Lockheed Martin Boasts to Investors: Ukraine War Fueling "$10 Billion of Opportunities ... Now to the End of the Decade"
The defense industry is bullish about military contracts to supply the Ukraine-Russia war, and replenish U.S. military stockpiles depleted by weapons transfers.
Last week, Lockheed Martin executives dined with bankers at the Waldorf Astoria Monarch Beach, a shimmering resort that sits perched above a seaside bluff in Orange County, Calif.
In a presentation, the defense contractor, which produces a variety of missiles, munitions, and rockets, gave a sunny financial forecast for the Ukraine-Russia war.
“Just switching gears to Ukraine,” said Morgan Stanley analyst Kristine Liwag, during an investor town hall with the firm. “What’s the opportunity?”
Jay Malave, the chief financial officer for Lockheed Martin, noted that his company is supplying Javelin anti-tank missiles, HIMARS mobile artillery rockets, and PAC-3 air defense missiles, among other missiles and munitions for the war.

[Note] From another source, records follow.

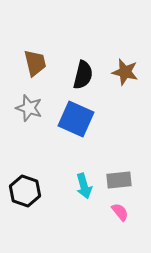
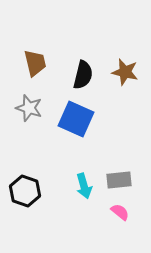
pink semicircle: rotated 12 degrees counterclockwise
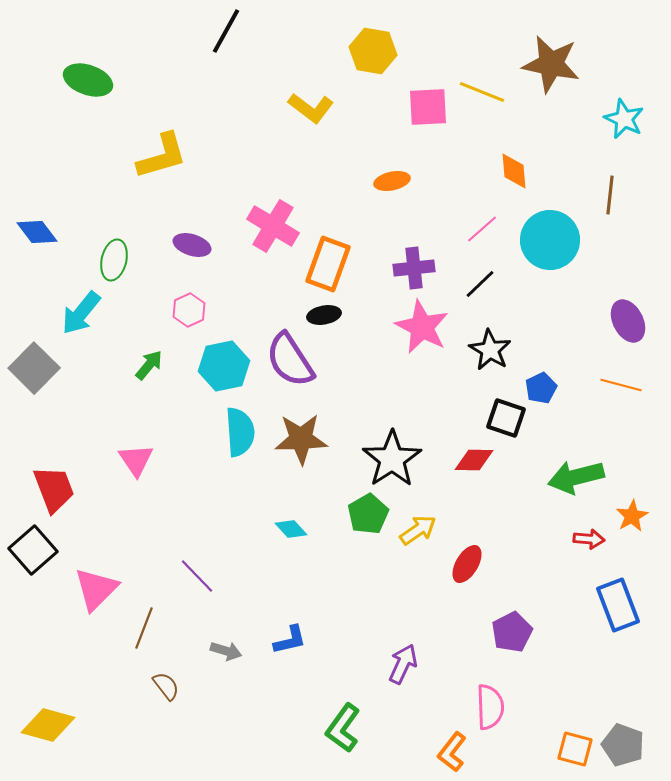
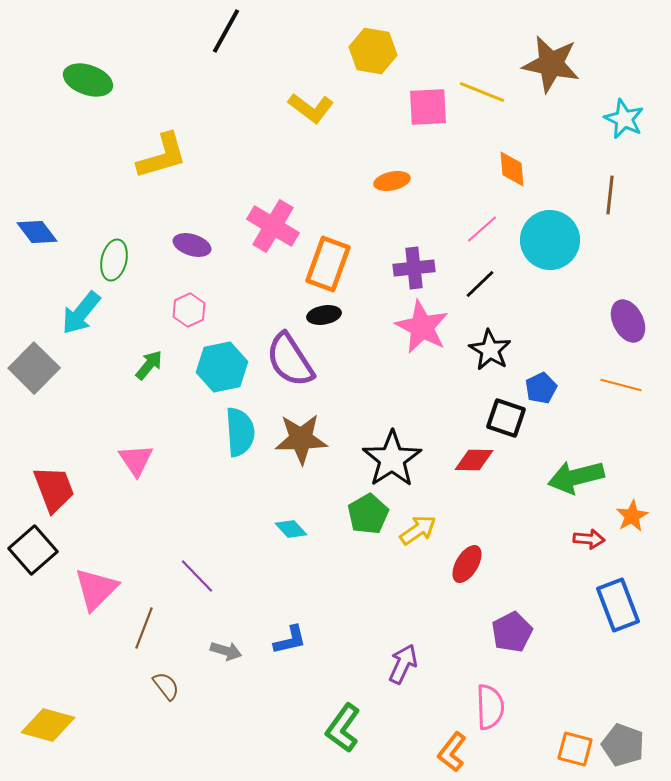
orange diamond at (514, 171): moved 2 px left, 2 px up
cyan hexagon at (224, 366): moved 2 px left, 1 px down
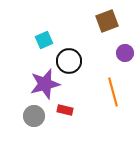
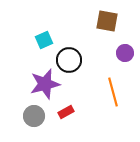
brown square: rotated 30 degrees clockwise
black circle: moved 1 px up
red rectangle: moved 1 px right, 2 px down; rotated 42 degrees counterclockwise
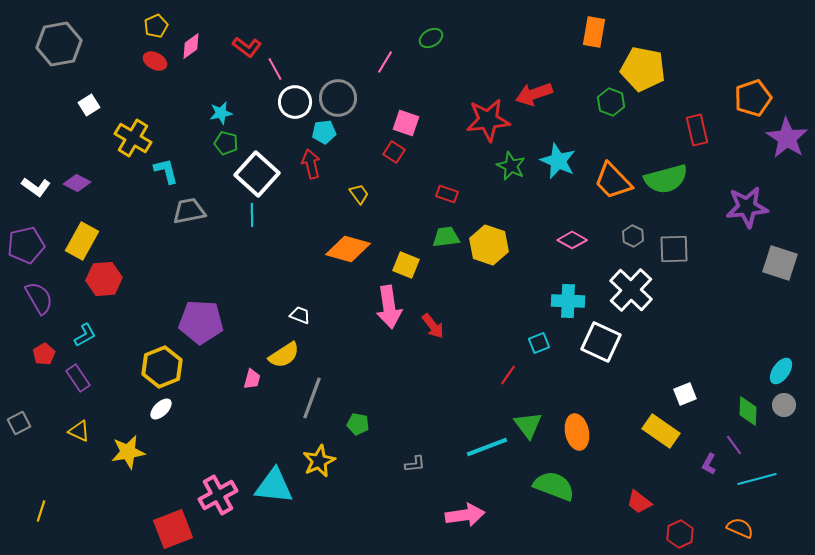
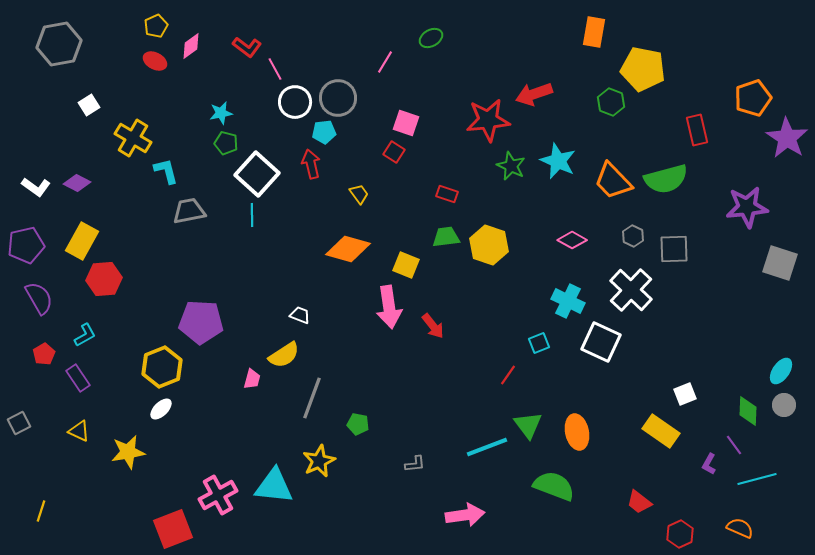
cyan cross at (568, 301): rotated 24 degrees clockwise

Lockheed Martin has “visibility” of orders that include “$10 billion of opportunity,” Malave said. The surging growth, including orders to replenish U.S. military stockpiles depleted by weapons transfers to Ukraine, he continued, means "demand is enduring between, frankly, now to the end of the decade.”
The Ukraine-Russia conflict has killed or severely injured over half a million people on both sides. The war, now mired in a brutal counter-offensive by Ukrainian forces attempting to retake territory in the eastern region, has no end in sight.
But the war has created unique business opportunities for arms manufacturers and dealers to not only supply Ukraine with weapons but to also refill stockpiles of NATO countries and meet the demand for rapidly growing European defense budgets.
Last week, Reuters revealed that the Biden administration "is close to approving the shipment of longer-range missiles packed with cluster bombs to Ukraine, giving Kyiv the ability to cause significant damage deeper within Russian-occupied territory." The U.S. is reportedly considering the transfer of either or both the Army Tactical Missile Systems (ATACMS) or Guided Multiple Launch Rocket System (GMLRS) missiles to deliver cluster munitions. Both systems are produced by Lockheed Martin.
The company is apparently preparing for the sale of its long-range missile systems. Malave, during his remarks on September 14th, noted that Lockheed Martin is ramping up production, increasing GMLRS unit production to 14,000 units per year from 10,000 units per year. ATACMS can strike up at to 190 miles, and the GMLRS missiles have a 45-mile range.
The shipments to Ukraine have rapidly exhausted Pentagon supplies, creating new contracts simply to replenish U.S. arms. In late July, the Pentagon released a document detailing restocking deals. Lockheed Martin, which is set to receive nearly $2.3 billion of contracts to restock depleted U.S. weapons stockpiles, is the biggest recipient of contracts. Other recipients of large restocking contracts include Northrop Grumman, Raytheon, BAE Systems, and Oshkosh.
The conflict has also brought considerable fortunes to smaller defense contractors.
AeroVironment, the makers of the Switchblade "kamikaze drone" and PUMA drone system, has seen its prospects rise dramatically. Drone revenue grew 45% over the last year, with several orders from the U.S. Army for its Ukraine Security Assistance Initiative.